** Exercise aim **
Omitting all images, output the entries that follow exactly as written.

━━━ Exercise inputs

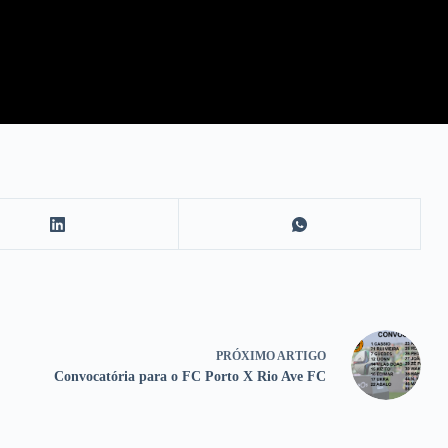
PRÓXIMO
ARTIGO
Convocatória para o FC Porto X Rio Ave FC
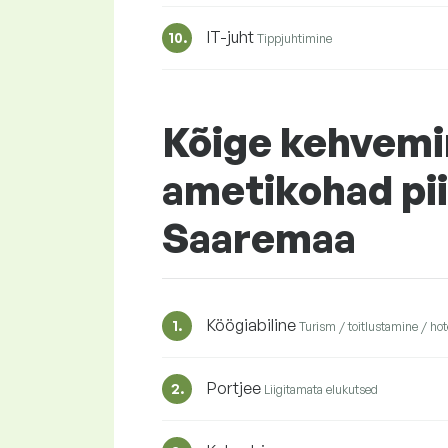
IT-juht
10.
Tippjuhtimine
Kõige kehvemi
ametikohad pi
Saaremaa
Köögiabiline
1.
Turism / toitlustamine / hot
Portjee
2.
Liigitamata elukutsed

━━━━━━

** Exercise output **
PRÓXIMO
ARTIGO
Convocatória para o FC Porto X Rio Ave FC
IT-juht
10.
Tippjuhtimine
Kõige kehvemi
ametikohad pi
Saaremaa
Köögiabiline
1.
Turism / toitlustamine / hot
Portjee
2.
Liigitamata elukutsed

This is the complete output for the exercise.